An overactive bladder is another issue women can often deal with related to urinary incontinence. This condition causes a woman to feel the sudden and overwhelming urge to urinate, even if the bladder is not full.

4. Bladder Prolapse

Bladder prolapse, or fallen bladder, occurs when the bladder drops into the vagina. When the pelvic muscles are weakened due to pregnancy, lifting something heavy, chronic coughing, or obesity, fallen bladder could result. Hormone changes that come along with aging can also contribute.
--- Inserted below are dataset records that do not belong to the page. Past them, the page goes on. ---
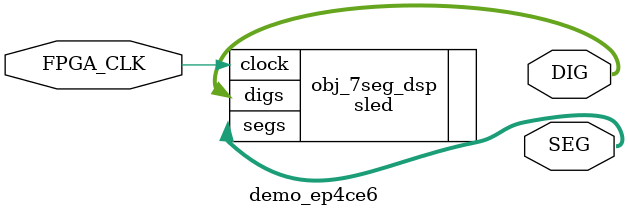
<source format=v>
/*
** demo_ep4ce6.v
**
**
*/


module demo_ep4ce6(input wire FPGA_CLK, output wire [3:0] DIG, output wire [7:0] SEG );
		sled obj_7seg_dsp( .clock(FPGA_CLK), .segs(SEG), .digs(DIG) );
endmodule

</source>
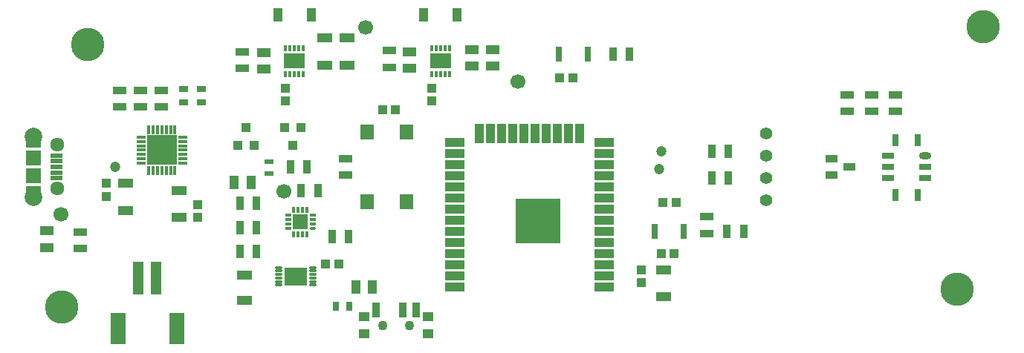
<source format=gts>
G04*
G04 #@! TF.GenerationSoftware,Altium Limited,Altium Designer,18.1.9 (240)*
G04*
G04 Layer_Color=8388736*
%FSLAX25Y25*%
%MOIN*%
G70*
G01*
G75*
%ADD18R,0.03556X0.05918*%
%ADD19R,0.07099X0.04343*%
%ADD20R,0.04343X0.05918*%
%ADD21O,0.03937X0.01181*%
%ADD22R,0.10446X0.08477*%
%ADD23C,0.06693*%
%ADD24R,0.06706X0.14186*%
%ADD25R,0.04737X0.14580*%
%ADD26C,0.04724*%
%ADD27R,0.06154X0.04186*%
%ADD28R,0.05918X0.03556*%
%ADD29R,0.06902X0.06706*%
%ADD30R,0.05709X0.02165*%
%ADD31R,0.05524X0.03162*%
%ADD32O,0.05524X0.03162*%
%ADD33R,0.03162X0.05524*%
%ADD34R,0.20485X0.20485*%
%ADD35R,0.08674X0.04343*%
%ADD36R,0.04343X0.08674*%
%ADD37R,0.04370X0.01457*%
%ADD38R,0.01457X0.04370*%
%ADD39R,0.13189X0.13189*%
%ADD40R,0.03950X0.03950*%
%ADD41R,0.03162X0.04343*%
%ADD42R,0.05918X0.06902*%
%ADD43R,0.06693X0.06693*%
%ADD44O,0.02756X0.01378*%
%ADD45R,0.02756X0.01378*%
%ADD46R,0.01378X0.02756*%
%ADD47R,0.03950X0.04343*%
%ADD48R,0.01339X0.02756*%
%ADD49R,0.09794X0.06894*%
%ADD50R,0.02965X0.06706*%
%ADD51R,0.03950X0.03950*%
%ADD52R,0.05918X0.04343*%
%ADD53R,0.04343X0.03162*%
%ADD54R,0.05446X0.03202*%
%ADD55R,0.03556X0.06706*%
%ADD56R,0.04737X0.03950*%
%ADD57R,0.03950X0.01981*%
%ADD58C,0.14961*%
%ADD59C,0.07887*%
%ADD60C,0.06343*%
%ADD61C,0.05512*%
%ADD62C,0.04343*%
D18*
X134547Y-10846D02*
D03*
X127067D02*
D03*
X140945Y-31284D02*
D03*
X148425D02*
D03*
X311221Y-4921D02*
D03*
X318701D02*
D03*
X318701Y6890D02*
D03*
X311221D02*
D03*
X107087Y-16535D02*
D03*
X99606D02*
D03*
X122228Y-0D02*
D03*
X129709D02*
D03*
X325590Y-28937D02*
D03*
X318110D02*
D03*
X274410Y50484D02*
D03*
X266929D02*
D03*
X107087Y-38189D02*
D03*
X99606D02*
D03*
Y-27362D02*
D03*
X107087D02*
D03*
D19*
X147673Y57874D02*
D03*
Y45669D02*
D03*
X137795Y57874D02*
D03*
Y45669D02*
D03*
X101575Y-48622D02*
D03*
Y-60039D02*
D03*
X289567Y-58465D02*
D03*
Y-46260D02*
D03*
X72244Y-22835D02*
D03*
Y-10630D02*
D03*
X48228Y-19685D02*
D03*
Y-7480D02*
D03*
D20*
X97146Y-7087D02*
D03*
X104626D02*
D03*
X151575Y-53937D02*
D03*
X159055D02*
D03*
X196850Y68405D02*
D03*
X181890D02*
D03*
X116732D02*
D03*
X131693D02*
D03*
D21*
X132480Y-53150D02*
D03*
Y-51575D02*
D03*
Y-50000D02*
D03*
Y-48425D02*
D03*
Y-46850D02*
D03*
Y-45276D02*
D03*
X117126D02*
D03*
Y-46850D02*
D03*
Y-48425D02*
D03*
Y-50000D02*
D03*
Y-51575D02*
D03*
Y-53150D02*
D03*
D22*
X124803Y-49213D02*
D03*
D23*
X119291Y-11024D02*
D03*
X19291Y-21260D02*
D03*
X224213Y38386D02*
D03*
X155965Y62598D02*
D03*
D24*
X44882Y-72835D02*
D03*
X71260D02*
D03*
D25*
X54134Y-50197D02*
D03*
X62008D02*
D03*
D26*
X287795Y-1181D02*
D03*
X288583Y6890D02*
D03*
X43807Y-106D02*
D03*
D27*
X12992Y-28839D02*
D03*
Y-36516D02*
D03*
D28*
X27953Y-29331D02*
D03*
Y-36811D02*
D03*
X393701Y32283D02*
D03*
Y24803D02*
D03*
X309055Y-29921D02*
D03*
Y-22441D02*
D03*
X146850Y-3740D02*
D03*
Y3740D02*
D03*
X166535Y44685D02*
D03*
Y52165D02*
D03*
X54921Y26969D02*
D03*
Y34449D02*
D03*
X45630Y26969D02*
D03*
Y34449D02*
D03*
X64213Y26969D02*
D03*
Y34449D02*
D03*
X382874Y32283D02*
D03*
Y24803D02*
D03*
X372047Y32283D02*
D03*
Y24803D02*
D03*
X100787Y44291D02*
D03*
Y51772D02*
D03*
D29*
X6890Y-12008D02*
D03*
Y12008D02*
D03*
Y-3937D02*
D03*
Y3937D02*
D03*
D30*
X17421Y-5118D02*
D03*
Y-2559D02*
D03*
Y0D02*
D03*
Y2559D02*
D03*
Y5118D02*
D03*
D31*
X407087Y-5079D02*
D03*
Y-79D02*
D03*
X390354Y4921D02*
D03*
Y-79D02*
D03*
Y-5079D02*
D03*
D32*
X407087Y4921D02*
D03*
D33*
X403721Y11969D02*
D03*
X393721D02*
D03*
Y-12598D02*
D03*
X403721D02*
D03*
D34*
X233465Y-24409D02*
D03*
D35*
X262992Y-53937D02*
D03*
Y-48937D02*
D03*
Y-43937D02*
D03*
Y-38937D02*
D03*
Y-33937D02*
D03*
Y-28937D02*
D03*
Y-23937D02*
D03*
Y-18937D02*
D03*
Y-13937D02*
D03*
Y-8937D02*
D03*
Y-3937D02*
D03*
Y1063D02*
D03*
Y6063D02*
D03*
Y11063D02*
D03*
X196063D02*
D03*
Y6063D02*
D03*
Y1063D02*
D03*
Y-3937D02*
D03*
Y-8937D02*
D03*
Y-13937D02*
D03*
Y-18937D02*
D03*
Y-23937D02*
D03*
Y-28937D02*
D03*
Y-33937D02*
D03*
Y-38937D02*
D03*
Y-43937D02*
D03*
Y-48937D02*
D03*
Y-53937D02*
D03*
D36*
X252028Y15000D02*
D03*
X247028D02*
D03*
X242028D02*
D03*
X237028D02*
D03*
X232028D02*
D03*
X227028D02*
D03*
X222028D02*
D03*
X217028D02*
D03*
X212028D02*
D03*
X207028D02*
D03*
D37*
X55276Y13386D02*
D03*
Y11417D02*
D03*
Y9449D02*
D03*
Y7480D02*
D03*
Y5512D02*
D03*
Y3543D02*
D03*
Y1575D02*
D03*
X73858D02*
D03*
Y3543D02*
D03*
Y5512D02*
D03*
Y7480D02*
D03*
Y9449D02*
D03*
Y11417D02*
D03*
Y13386D02*
D03*
D38*
X58661Y-1811D02*
D03*
X60630D02*
D03*
X62598D02*
D03*
X64567D02*
D03*
X66535D02*
D03*
X68504D02*
D03*
X70473D02*
D03*
Y16772D02*
D03*
X68504D02*
D03*
X66535D02*
D03*
X64567D02*
D03*
X62598D02*
D03*
X60630D02*
D03*
X58661D02*
D03*
D39*
X64567Y7480D02*
D03*
D40*
X289370Y-16142D02*
D03*
X295276D02*
D03*
X169488Y25591D02*
D03*
X163583D02*
D03*
X288583Y-38937D02*
D03*
X294488D02*
D03*
X249035Y39894D02*
D03*
X243130D02*
D03*
X143898Y-43719D02*
D03*
X137992D02*
D03*
D41*
X148622Y-62598D02*
D03*
X142717D02*
D03*
D42*
X156693Y-15650D02*
D03*
Y15650D02*
D03*
X174409Y-15650D02*
D03*
Y15650D02*
D03*
D43*
X126772Y-24803D02*
D03*
D44*
X132283Y-27756D02*
D03*
D45*
Y-25787D02*
D03*
Y-23819D02*
D03*
Y-21850D02*
D03*
X121260D02*
D03*
Y-23819D02*
D03*
Y-25787D02*
D03*
Y-27756D02*
D03*
D46*
X129724Y-19291D02*
D03*
X127756D02*
D03*
X125787D02*
D03*
X123819D02*
D03*
Y-30315D02*
D03*
X125787D02*
D03*
X127756D02*
D03*
X129724D02*
D03*
D47*
X119685Y17559D02*
D03*
X127165D02*
D03*
X123425Y9685D02*
D03*
X106102D02*
D03*
X98622D02*
D03*
X102362Y17559D02*
D03*
D48*
X127953Y53346D02*
D03*
X125984D02*
D03*
X124016D02*
D03*
X122047D02*
D03*
X120079D02*
D03*
Y41746D02*
D03*
X122047D02*
D03*
X124016D02*
D03*
X125984D02*
D03*
X127953D02*
D03*
X193701D02*
D03*
X191732D02*
D03*
X189764D02*
D03*
X187795D02*
D03*
X185827D02*
D03*
Y53346D02*
D03*
X187795D02*
D03*
X189764D02*
D03*
X191732D02*
D03*
X193701D02*
D03*
D49*
X124016Y47546D02*
D03*
X189764D02*
D03*
D50*
X285728Y-29134D02*
D03*
X298524D02*
D03*
X242835Y50484D02*
D03*
X255630D02*
D03*
D51*
X185827Y35433D02*
D03*
Y29528D02*
D03*
X279724Y-46260D02*
D03*
Y-52165D02*
D03*
X120079Y35433D02*
D03*
Y29528D02*
D03*
X80709Y-16929D02*
D03*
Y-22835D02*
D03*
X39764Y-7480D02*
D03*
Y-13386D02*
D03*
D52*
X212992Y45177D02*
D03*
Y52658D02*
D03*
X203543Y45177D02*
D03*
Y52658D02*
D03*
X175591Y51772D02*
D03*
Y44291D02*
D03*
X110236Y51378D02*
D03*
Y43898D02*
D03*
D53*
X74410Y28937D02*
D03*
Y34843D02*
D03*
X82284Y34843D02*
D03*
Y28937D02*
D03*
D54*
X365059Y3602D02*
D03*
Y-3602D02*
D03*
X373130Y0D02*
D03*
D55*
X172638Y-64370D02*
D03*
X160827D02*
D03*
X178543D02*
D03*
D56*
X155315Y-75059D02*
D03*
X184055D02*
D03*
X155315Y-67461D02*
D03*
X184055D02*
D03*
D57*
X112779Y-2953D02*
D03*
Y2165D02*
D03*
D58*
X421260Y-55118D02*
D03*
X433071Y62992D02*
D03*
X31496Y55118D02*
D03*
X19685Y-62992D02*
D03*
D59*
X6890Y-13780D02*
D03*
Y13780D02*
D03*
D60*
X17520Y-9843D02*
D03*
Y9843D02*
D03*
D61*
X335630Y14921D02*
D03*
Y4921D02*
D03*
Y-5079D02*
D03*
Y-15079D02*
D03*
D62*
X163779Y-71260D02*
D03*
X175591D02*
D03*
M02*

</source>
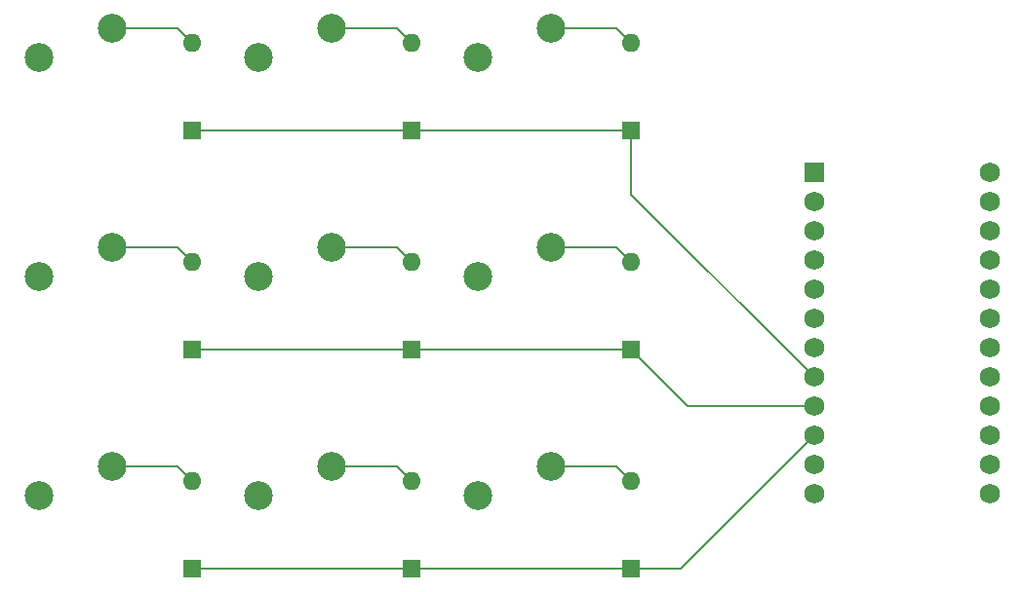
<source format=gbr>
%TF.GenerationSoftware,KiCad,Pcbnew,9.0.2*%
%TF.CreationDate,2025-06-28T14:34:15-07:00*%
%TF.ProjectId,untitled,756e7469-746c-4656-942e-6b696361645f,rev?*%
%TF.SameCoordinates,Original*%
%TF.FileFunction,Copper,L1,Top*%
%TF.FilePolarity,Positive*%
%FSLAX46Y46*%
G04 Gerber Fmt 4.6, Leading zero omitted, Abs format (unit mm)*
G04 Created by KiCad (PCBNEW 9.0.2) date 2025-06-28 14:34:15*
%MOMM*%
%LPD*%
G01*
G04 APERTURE LIST*
%TA.AperFunction,ComponentPad*%
%ADD10C,2.500000*%
%TD*%
%TA.AperFunction,ComponentPad*%
%ADD11R,1.752600X1.752600*%
%TD*%
%TA.AperFunction,ComponentPad*%
%ADD12C,1.752600*%
%TD*%
%TA.AperFunction,ComponentPad*%
%ADD13R,1.600000X1.600000*%
%TD*%
%TA.AperFunction,ComponentPad*%
%ADD14O,1.600000X1.600000*%
%TD*%
%TA.AperFunction,Conductor*%
%ADD15C,0.200000*%
%TD*%
G04 APERTURE END LIST*
D10*
%TO.P,S4,1,1*%
%TO.N,Column 0*%
X96520000Y-92710000D03*
%TO.P,S4,2,2*%
%TO.N,Net-(D4-A)*%
X102870000Y-90170000D03*
%TD*%
%TO.P,S6,1,1*%
%TO.N,Column 2*%
X134620000Y-92710000D03*
%TO.P,S6,2,2*%
%TO.N,Net-(D6-A)*%
X140970000Y-90170000D03*
%TD*%
%TO.P,S9,1,1*%
%TO.N,Column 2*%
X134620000Y-111760000D03*
%TO.P,S9,2,2*%
%TO.N,Net-(D9-A)*%
X140970000Y-109220000D03*
%TD*%
%TO.P,S5,1,1*%
%TO.N,Column 1*%
X115570000Y-92710000D03*
%TO.P,S5,2,2*%
%TO.N,Net-(D5-A)*%
X121920000Y-90170000D03*
%TD*%
%TO.P,S2,1,1*%
%TO.N,Column 1*%
X115570000Y-73660000D03*
%TO.P,S2,2,2*%
%TO.N,Net-(D2-A)*%
X121920000Y-71120000D03*
%TD*%
D11*
%TO.P,U1,1,TX0/PD3*%
%TO.N,unconnected-(U1-TX0{slash}PD3-Pad1)*%
X163830000Y-83661250D03*
D12*
%TO.P,U1,2,RX1/PD2*%
%TO.N,unconnected-(U1-RX1{slash}PD2-Pad2)*%
X163830000Y-86201250D03*
%TO.P,U1,3,GND*%
%TO.N,unconnected-(U1-GND-Pad3)*%
X163830000Y-88741250D03*
%TO.P,U1,4,GND*%
%TO.N,unconnected-(U1-GND-Pad4)*%
X163830000Y-91281250D03*
%TO.P,U1,5,2/PD1*%
%TO.N,Column 0*%
X163830000Y-93821250D03*
%TO.P,U1,6,3/PD0*%
%TO.N,Column 1*%
X163830000Y-96361250D03*
%TO.P,U1,7,4/PD4*%
%TO.N,Column 2*%
X163830000Y-98901250D03*
%TO.P,U1,8,5/PC6*%
%TO.N,Row 0*%
X163830000Y-101441250D03*
%TO.P,U1,9,6/PD7*%
%TO.N,Row 1*%
X163830000Y-103981250D03*
%TO.P,U1,10,7/PE6*%
%TO.N,Row 2*%
X163830000Y-106521250D03*
%TO.P,U1,11,8/PB4*%
%TO.N,unconnected-(U1-8{slash}PB4-Pad11)*%
X163830000Y-109061250D03*
%TO.P,U1,12,9/PB5*%
%TO.N,unconnected-(U1-9{slash}PB5-Pad12)*%
X163830000Y-111601250D03*
%TO.P,U1,13,10/PB6*%
%TO.N,unconnected-(U1-10{slash}PB6-Pad13)*%
X179070000Y-111601250D03*
%TO.P,U1,14,16/PB2*%
%TO.N,unconnected-(U1-16{slash}PB2-Pad14)*%
X179070000Y-109061250D03*
%TO.P,U1,15,14/PB3*%
%TO.N,unconnected-(U1-14{slash}PB3-Pad15)*%
X179070000Y-106521250D03*
%TO.P,U1,16,15/PB1*%
%TO.N,unconnected-(U1-15{slash}PB1-Pad16)*%
X179070000Y-103981250D03*
%TO.P,U1,17,A0/PF7*%
%TO.N,unconnected-(U1-A0{slash}PF7-Pad17)*%
X179070000Y-101441250D03*
%TO.P,U1,18,A1/PF6*%
%TO.N,unconnected-(U1-A1{slash}PF6-Pad18)*%
X179070000Y-98901250D03*
%TO.P,U1,19,A2/PF5*%
%TO.N,unconnected-(U1-A2{slash}PF5-Pad19)*%
X179070000Y-96361250D03*
%TO.P,U1,20,A3/PF4*%
%TO.N,unconnected-(U1-A3{slash}PF4-Pad20)*%
X179070000Y-93821250D03*
%TO.P,U1,21,VCC*%
%TO.N,unconnected-(U1-VCC-Pad21)*%
X179070000Y-91281250D03*
%TO.P,U1,22,RST*%
%TO.N,unconnected-(U1-RST-Pad22)*%
X179070000Y-88741250D03*
%TO.P,U1,23,GND*%
%TO.N,unconnected-(U1-GND-Pad23)*%
X179070000Y-86201250D03*
%TO.P,U1,24,RAW*%
%TO.N,unconnected-(U1-RAW-Pad24)*%
X179070000Y-83661250D03*
%TD*%
D10*
%TO.P,S8,1,1*%
%TO.N,Column 1*%
X115570000Y-111760000D03*
%TO.P,S8,2,2*%
%TO.N,Net-(D8-A)*%
X121920000Y-109220000D03*
%TD*%
%TO.P,S7,1,1*%
%TO.N,Column 0*%
X96520000Y-111760000D03*
%TO.P,S7,2,2*%
%TO.N,Net-(D7-A)*%
X102870000Y-109220000D03*
%TD*%
%TO.P,S3,1,1*%
%TO.N,Column 2*%
X134620000Y-73660000D03*
%TO.P,S3,2,2*%
%TO.N,Net-(D3-A)*%
X140970000Y-71120000D03*
%TD*%
%TO.P,S1,1,1*%
%TO.N,Column 0*%
X96520000Y-73660000D03*
%TO.P,S1,2,2*%
%TO.N,Net-(D1-A)*%
X102870000Y-71120000D03*
%TD*%
D13*
%TO.P,D7,1,K*%
%TO.N,Row 2*%
X109855000Y-118110000D03*
D14*
%TO.P,D7,2,A*%
%TO.N,Net-(D7-A)*%
X109855000Y-110490000D03*
%TD*%
D13*
%TO.P,D3,1,K*%
%TO.N,Row 0*%
X147955000Y-80010000D03*
D14*
%TO.P,D3,2,A*%
%TO.N,Net-(D3-A)*%
X147955000Y-72390000D03*
%TD*%
D13*
%TO.P,D2,1,K*%
%TO.N,Row 0*%
X128905000Y-80010000D03*
D14*
%TO.P,D2,2,A*%
%TO.N,Net-(D2-A)*%
X128905000Y-72390000D03*
%TD*%
D13*
%TO.P,D5,1,K*%
%TO.N,Row 1*%
X128905000Y-99060000D03*
D14*
%TO.P,D5,2,A*%
%TO.N,Net-(D5-A)*%
X128905000Y-91440000D03*
%TD*%
D13*
%TO.P,D8,1,K*%
%TO.N,Row 2*%
X128905000Y-118110000D03*
D14*
%TO.P,D8,2,A*%
%TO.N,Net-(D8-A)*%
X128905000Y-110490000D03*
%TD*%
D13*
%TO.P,D4,1,K*%
%TO.N,Row 1*%
X109855000Y-99060000D03*
D14*
%TO.P,D4,2,A*%
%TO.N,Net-(D4-A)*%
X109855000Y-91440000D03*
%TD*%
D13*
%TO.P,D1,1,K*%
%TO.N,Row 0*%
X109855000Y-80010000D03*
D14*
%TO.P,D1,2,A*%
%TO.N,Net-(D1-A)*%
X109855000Y-72390000D03*
%TD*%
D13*
%TO.P,D6,1,K*%
%TO.N,Row 1*%
X147955000Y-99060000D03*
D14*
%TO.P,D6,2,A*%
%TO.N,Net-(D6-A)*%
X147955000Y-91440000D03*
%TD*%
D13*
%TO.P,D9,1,K*%
%TO.N,Row 2*%
X147955000Y-118110000D03*
D14*
%TO.P,D9,2,A*%
%TO.N,Net-(D9-A)*%
X147955000Y-110490000D03*
%TD*%
D15*
%TO.N,Net-(D1-A)*%
X102870000Y-71120000D02*
X108585000Y-71120000D01*
X108585000Y-71120000D02*
X109855000Y-72390000D01*
%TO.N,Net-(D2-A)*%
X121920000Y-71120000D02*
X127635000Y-71120000D01*
X127635000Y-71120000D02*
X128905000Y-72390000D01*
%TO.N,Net-(D3-A)*%
X146685000Y-71120000D02*
X147955000Y-72390000D01*
X140970000Y-71120000D02*
X146685000Y-71120000D01*
%TO.N,Net-(D4-A)*%
X108585000Y-90170000D02*
X109855000Y-91440000D01*
X102870000Y-90170000D02*
X108585000Y-90170000D01*
%TO.N,Net-(D5-A)*%
X127635000Y-90170000D02*
X128905000Y-91440000D01*
X121920000Y-90170000D02*
X127635000Y-90170000D01*
%TO.N,Net-(D6-A)*%
X146685000Y-90170000D02*
X147955000Y-91440000D01*
X140970000Y-90170000D02*
X146685000Y-90170000D01*
%TO.N,Net-(D7-A)*%
X102870000Y-109220000D02*
X108585000Y-109220000D01*
X108585000Y-109220000D02*
X109855000Y-110490000D01*
%TO.N,Net-(D8-A)*%
X121920000Y-109220000D02*
X127635000Y-109220000D01*
X127635000Y-109220000D02*
X128905000Y-110490000D01*
%TO.N,Net-(D9-A)*%
X140970000Y-109220000D02*
X146685000Y-109220000D01*
X146685000Y-109220000D02*
X147955000Y-110490000D01*
%TO.N,Row 1*%
X152876250Y-103981250D02*
X147955000Y-99060000D01*
X152876250Y-103981250D02*
X163830000Y-103981250D01*
X109855000Y-99060000D02*
X147955000Y-99060000D01*
%TO.N,Row 2*%
X109855000Y-118110000D02*
X147955000Y-118110000D01*
X163830000Y-106521250D02*
X152241250Y-118110000D01*
X152241250Y-118110000D02*
X147955000Y-118110000D01*
%TO.N,Row 0*%
X163830000Y-101441250D02*
X147955000Y-85566250D01*
X147955000Y-85566250D02*
X147955000Y-80010000D01*
X109855000Y-80010000D02*
X147955000Y-80010000D01*
%TD*%
M02*

</source>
Some of the symptoms of a bladder prolapse are:

  • Discomfort or pain in pelvis, lower abdomen, and groin
  • Lower back pain
  • Protrusion of tissues from the vagina, which may cause pain and bleeding
  • Pain during sexual intercourse
  • Difficulty urinating
  • Incomplete voiding
  • Stress incontinence
  • Recurrent bladder infections accompanied by fever, chills, painful urination, and cloudy urine
  • Increased pressure in the vaginal/genital area

5. Painful Bladder Syndrome

Painful Bladder Syndrome, or interstitial cystitis, can cause a woman to feel the need to urinate up to 60 times a day. Often, the need to urinate is sudden and strong. She will also feel discomfort in her bladder or lower abdomen. Unfortunately, the cause of painful bladder syndrome is unknown and there is not yet a cure, but a visit to the Urology Associates of South Bend will help you to manage the symptoms and live a more comfortable life.